--- Data provided Enclosed Below ---

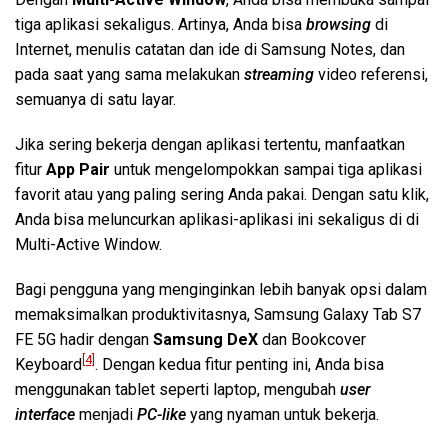
tiga aplikasi sekaligus. Artinya, Anda bisa
browsing
di
Internet, menulis catatan dan ide di Samsung Notes, dan
pada saat yang sama melakukan
streaming
video referensi,
semuanya di satu layar.
Jika sering bekerja dengan aplikasi tertentu, manfaatkan
fitur
App Pair
untuk mengelompokkan sampai tiga aplikasi
favorit atau yang paling sering Anda pakai. Dengan satu klik,
Anda bisa meluncurkan aplikasi-aplikasi ini sekaligus di di
Multi-Active Window.
Bagi pengguna yang menginginkan lebih banyak opsi dalam
memaksimalkan produktivitasnya, Samsung Galaxy Tab S7
FE 5G hadir dengan
Samsung DeX
dan Bookcover
[4]
Keyboard
. Dengan kedua fitur penting ini, Anda bisa
menggunakan tablet seperti laptop, mengubah
user
interface
menjadi
PC-like
yang nyaman untuk bekerja.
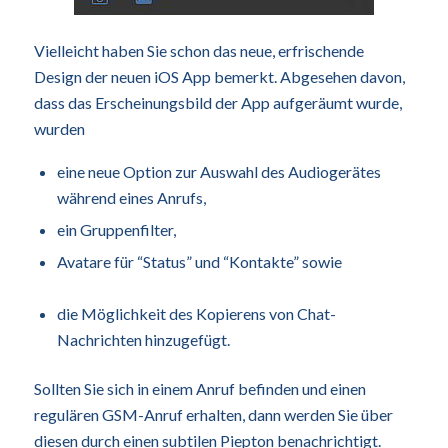
Vielleicht haben Sie schon das neue, erfrischende
Design der neuen iOS App bemerkt. Abgesehen davon,
dass das Erscheinungsbild der App aufgeräumt wurde,
wurden
eine neue Option zur Auswahl des Audiogerätes
während eines Anrufs,
ein Gruppenfilter,
Avatare für “Status” und “Kontakte” sowie
die Möglichkeit des Kopierens von Chat-
Nachrichten hinzugefügt.
Sollten Sie sich in einem Anruf befinden und einen
regulären GSM-Anruf erhalten, dann werden Sie über
diesen durch einen subtilen Piepton benachrichtigt.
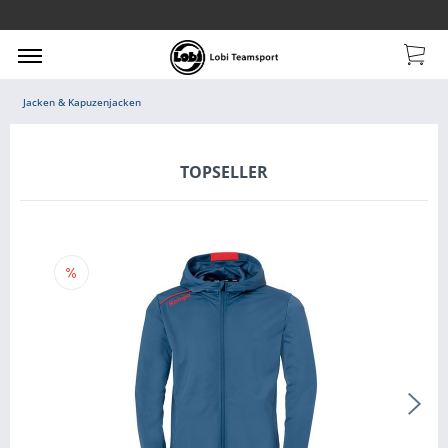
Jacken & Kapuzenjacken
TOPSELLER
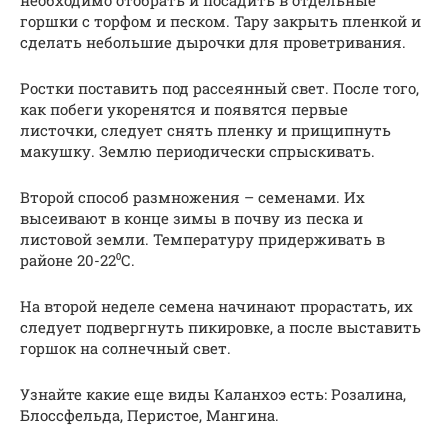
необходимо отобрать и посадить в отдельные
горшки с торфом и песком. Тару закрыть пленкой и
сделать небольшие дырочки для проветривания.
Ростки поставить под рассеянный свет. После того,
как побеги укоренятся и появятся первые
листочки, следует снять пленку и прищипнуть
макушку. Землю периодически спрыскивать.
Второй способ размножения – семенами. Их
высеивают в конце зимы в почву из песка и
листовой земли. Температуру придерживать в
районе 20-22⁰С.
На второй неделе семена начинают прорастать, их
следует подвергнуть пикировке, а после выставить
горшок на солнечный свет.
Узнайте какие еще виды Каланхоэ есть: Розалина,
Блоссфельда, Перистое, Мангина.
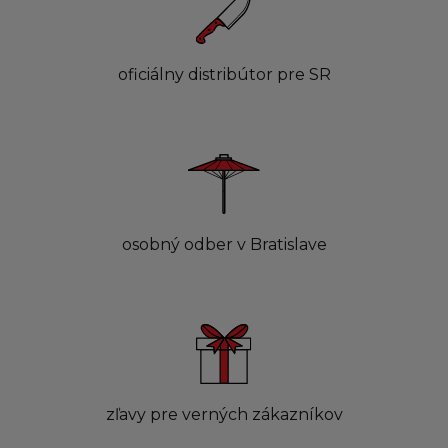
oficiálny distribútor pre SR
osobný odber v Bratislave
zľavy pre verných zákazníkov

--- End of Enclosed Data provided ---

- **What needs to be done**: Copy out every line of text in the records above, character for character, and leave the pictures out.

- **Answer space**:
tiga aplikasi sekaligus. Artinya, Anda bisa
browsing
di
Internet, menulis catatan dan ide di Samsung Notes, dan
pada saat yang sama melakukan
streaming
video referensi,
semuanya di satu layar.
Jika sering bekerja dengan aplikasi tertentu, manfaatkan
fitur
App Pair
untuk mengelompokkan sampai tiga aplikasi
favorit atau yang paling sering Anda pakai. Dengan satu klik,
Anda bisa meluncurkan aplikasi-aplikasi ini sekaligus di di
Multi-Active Window.
Bagi pengguna yang menginginkan lebih banyak opsi dalam
memaksimalkan produktivitasnya, Samsung Galaxy Tab S7
FE 5G hadir dengan
Samsung DeX
dan Bookcover
[4]
Keyboard
. Dengan kedua fitur penting ini, Anda bisa
menggunakan tablet seperti laptop, mengubah
user
interface
menjadi
PC-like
yang nyaman untuk bekerja.
Vielleicht haben Sie schon das neue, erfrischende
Design der neuen iOS App bemerkt. Abgesehen davon,
dass das Erscheinungsbild der App aufgeräumt wurde,
wurden
eine neue Option zur Auswahl des Audiogerätes
während eines Anrufs,
ein Gruppenfilter,
Avatare für “Status” und “Kontakte” sowie
die Möglichkeit des Kopierens von Chat-
Nachrichten hinzugefügt.
Sollten Sie sich in einem Anruf befinden und einen
regulären GSM-Anruf erhalten, dann werden Sie über
diesen durch einen subtilen Piepton benachrichtigt.
Jacken & Kapuzenjacken
TOPSELLER
необходимо отобрать и посадить в отдельные
горшки с торфом и песком. Тару закрыть пленкой и
сделать небольшие дырочки для проветривания.
Ростки поставить под рассеянный свет. После того,
как побеги укоренятся и появятся первые
листочки, следует снять пленку и прищипнуть
макушку. Землю периодически спрыскивать.
Второй способ размножения – семенами. Их
высеивают в конце зимы в почву из песка и
листовой земли. Температуру придерживать в
районе 20-22⁰С.
На второй неделе семена начинают прорастать, их
следует подвергнуть пикировке, а после выставить
горшок на солнечный свет.
Узнайте какие еще виды Каланхоэ есть: Розалина,
Блоссфельда, Перистое, Мангина.
oficiálny distribútor pre SR
osobný odber v Bratislave
zľavy pre verných zákazníkov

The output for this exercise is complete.